Employee Privacy Versus Employer Privacy

Privacy is important to both employees and employers. If private information is leaked, both parties are exposed to possible harm. In this article, we will look at these two viewpoints separately, and then think about the common concerns between them and the actions that can be taken to safeguard sensitive knowledge about the company and its workforce.

Employee Privacy

In order to function effectively, businesses need to hold a certain level of knowledge about their staff; this is subject to the Data Protection Act, which imposes conditions on how it can be processed and how it must be stored.

If companies operate policies in accordance with the Act then their workers will find that their data is protected. For example, personal details cannot be transferred to a country that does not have the legal infrastructure necessary to ensure their protection.

People have the right to access the details that any organisation, including their own employer, holds about them. They are also permitted to correct the records if they find them to be inaccurate, and to ask the company’s data controller to ensure that these corrections are applied to the originals.

Employer Privacy

The majority of articles on this website are concerned with privacy from the point of view of employees. However, businesses also have certain similar expectations. For example, workers who are informed of trade secrets are normally obliged to keep these confidential even if they subsequently go to work for someone else.

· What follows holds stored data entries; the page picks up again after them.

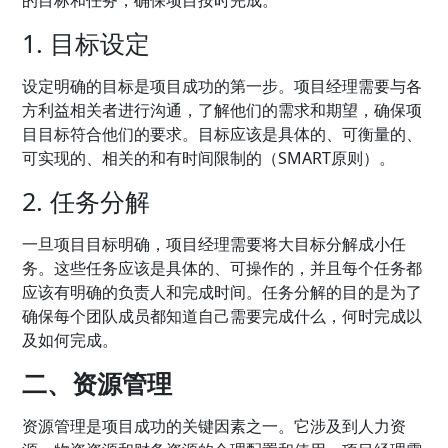
的目标和任务，确保项目按时完成。
1. 目标设定
设定明确的目标是项目成功的第一步。项目经理需要与各
方利益相关者进行沟通，了解他们的需求和期望，确保项
目目标符合他们的要求。目标应该是具体的、可衡量的、
可实现的、相关的和有时间限制的（SMART原则）。
2. 任务分解
一旦项目目标明确，项目经理需要将大目标分解成小任
务。这些任务应该是具体的、可操作的，并且每个任务都
应该有明确的负责人和完成时间。任务分解的目的是为了
确保每个团队成员都知道自己需要完成什么，何时完成以
及如何完成。
二、资源管理
资源管理是项目成功的关键因素之一。它涉及到人力资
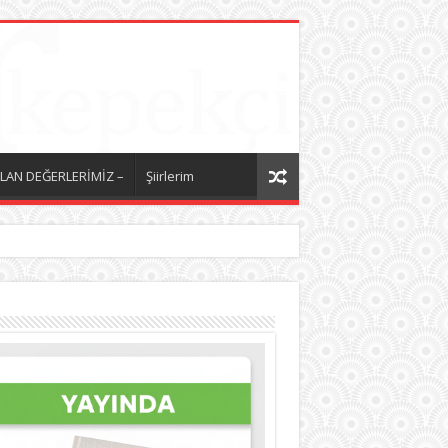
LAN DEĞERLERİMİZ –
Şiirlerim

Businesses will often ask potential staff or contractors to sign non-disclosure agreements if they need to be made aware of specific secret details about the company’s operation before they can decide whether to take the job. Similarly, employees may be tied into non-compete agreements where they are not allowed to work for a direct competitor or current client for a set period of time if they choose to resign.

Companies need to make sure that their workers take sensible precautions when handling their data, not just that relating to living people, but everything held within the company.

A business’s reputation or profitability could be seriously damaged by carelessness in the way its workers choose to store and transfer electronic records. For example, open wireless connections could enable unauthorised access to confidential information, as could allowing unencrypted files to be taken into the outside world on laptops, CD-ROMs, memory sticks and so on. Businesses should put policies in place to prevent such lapses of security, and should ensure that staff receive adequate training in the importance of following these precautions.

Bringing These Concerns Together

There are two aspects to maintaining control of sensitive records: organisational policies and personal trust. If either of these things is found wanting, it will be difficult to prevent private details from being used inappropriately.

Comprehensive policies, strictly enforced, are a necessary foundation to ensuring that private information about both the organisation and its employees is collected, maintained, processed and disposed of in a confidential manner. But it is necessary to build on this policy framework by instilling in the workforce a respect for the privacy of sensitive details. The combination of these two factors is necessary to ensure that private information is kept confidential for the benefit of all.

The EU General Data Protection Regulation (GDPR)

The EU General Data Protection Regulation (GDPR) superseded the UK Data Protection Act 1998 on May 25, 2018. It expands the rights of individuals to control how their personal data is collected and processed, and places a range of new obligations on organisations to be more accountable for data protection.

Organisations are obliged to have technical and procedural measures in place to safeguard the personal information they hold. If you do not believe that an organisation that you have entrusted your records to is behaving responsibly, you have cause to complain.